Data excerpt -
· · · · ·
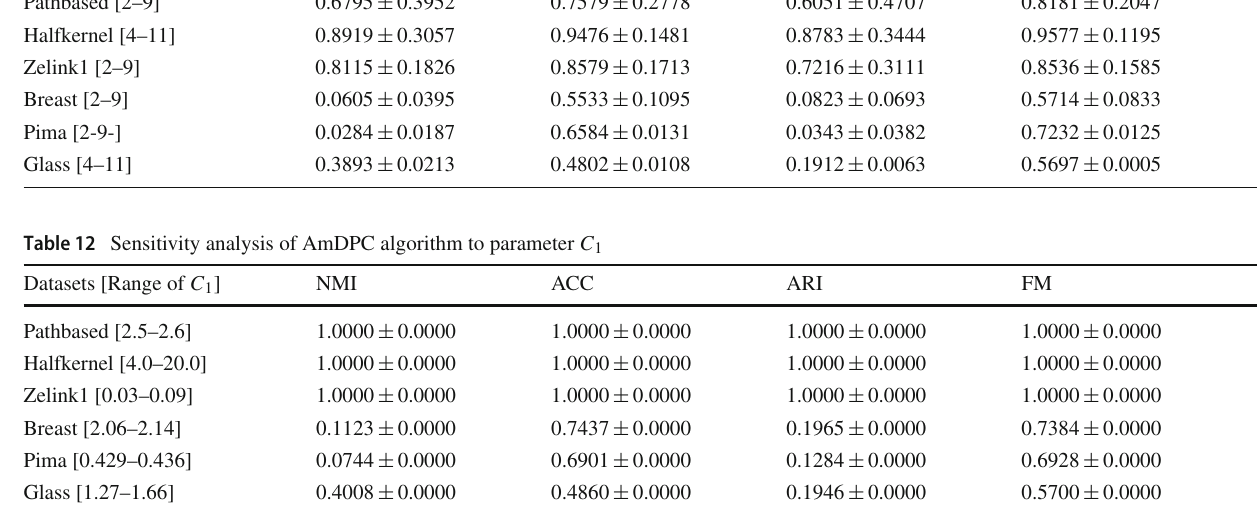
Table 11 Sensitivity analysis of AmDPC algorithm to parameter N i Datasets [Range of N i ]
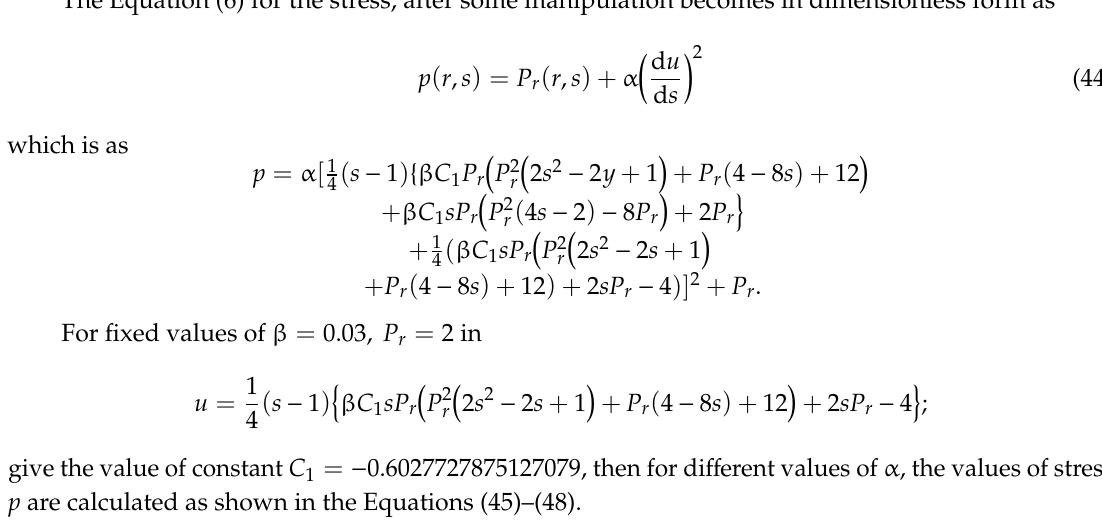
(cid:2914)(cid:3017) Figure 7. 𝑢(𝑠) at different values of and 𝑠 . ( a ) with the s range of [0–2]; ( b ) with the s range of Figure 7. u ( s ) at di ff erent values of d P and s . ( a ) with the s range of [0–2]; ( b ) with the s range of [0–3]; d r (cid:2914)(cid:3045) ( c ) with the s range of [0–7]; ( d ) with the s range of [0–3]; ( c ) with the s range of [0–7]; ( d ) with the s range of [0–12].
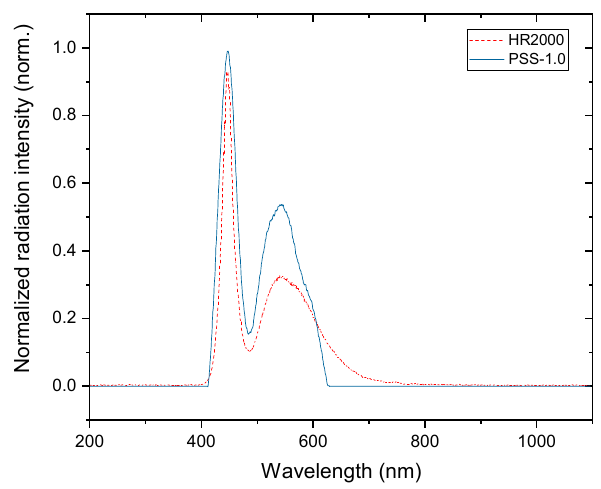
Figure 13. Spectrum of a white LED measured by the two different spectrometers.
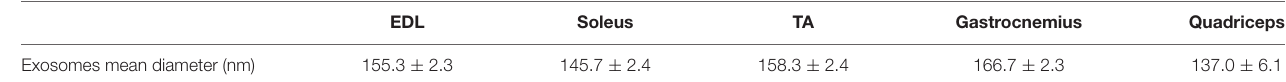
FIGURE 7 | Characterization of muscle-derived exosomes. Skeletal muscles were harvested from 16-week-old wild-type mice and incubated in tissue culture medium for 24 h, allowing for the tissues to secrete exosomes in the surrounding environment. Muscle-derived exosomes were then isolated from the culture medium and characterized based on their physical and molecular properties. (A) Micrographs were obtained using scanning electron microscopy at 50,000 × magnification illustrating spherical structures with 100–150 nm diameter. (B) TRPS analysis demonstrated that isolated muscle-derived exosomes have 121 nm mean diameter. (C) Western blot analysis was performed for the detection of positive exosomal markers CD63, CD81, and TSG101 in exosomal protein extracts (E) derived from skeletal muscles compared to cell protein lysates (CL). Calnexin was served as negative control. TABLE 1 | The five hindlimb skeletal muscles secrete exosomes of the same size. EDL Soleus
· · · · ·
Assigned task -
The whole listing above, line by line, needs to be copied exactly, except for any images.

Task solution -
Table 11 Sensitivity analysis of AmDPC algorithm to parameter N i Datasets [Range of N i ]
(cid:2914)(cid:3017) Figure 7. 𝑢(𝑠) at different values of and 𝑠 . ( a ) with the s range of [0–2]; ( b ) with the s range of Figure 7. u ( s ) at di ff erent values of d P and s . ( a ) with the s range of [0–2]; ( b ) with the s range of [0–3]; d r (cid:2914)(cid:3045) ( c ) with the s range of [0–7]; ( d ) with the s range of [0–3]; ( c ) with the s range of [0–7]; ( d ) with the s range of [0–12].
Figure 13. Spectrum of a white LED measured by the two different spectrometers.
FIGURE 7 | Characterization of muscle-derived exosomes. Skeletal muscles were harvested from 16-week-old wild-type mice and incubated in tissue culture medium for 24 h, allowing for the tissues to secrete exosomes in the surrounding environment. Muscle-derived exosomes were then isolated from the culture medium and characterized based on their physical and molecular properties. (A) Micrographs were obtained using scanning electron microscopy at 50,000 × magnification illustrating spherical structures with 100–150 nm diameter. (B) TRPS analysis demonstrated that isolated muscle-derived exosomes have 121 nm mean diameter. (C) Western blot analysis was performed for the detection of positive exosomal markers CD63, CD81, and TSG101 in exosomal protein extracts (E) derived from skeletal muscles compared to cell protein lysates (CL). Calnexin was served as negative control. TABLE 1 | The five hindlimb skeletal muscles secrete exosomes of the same size. EDL Soleus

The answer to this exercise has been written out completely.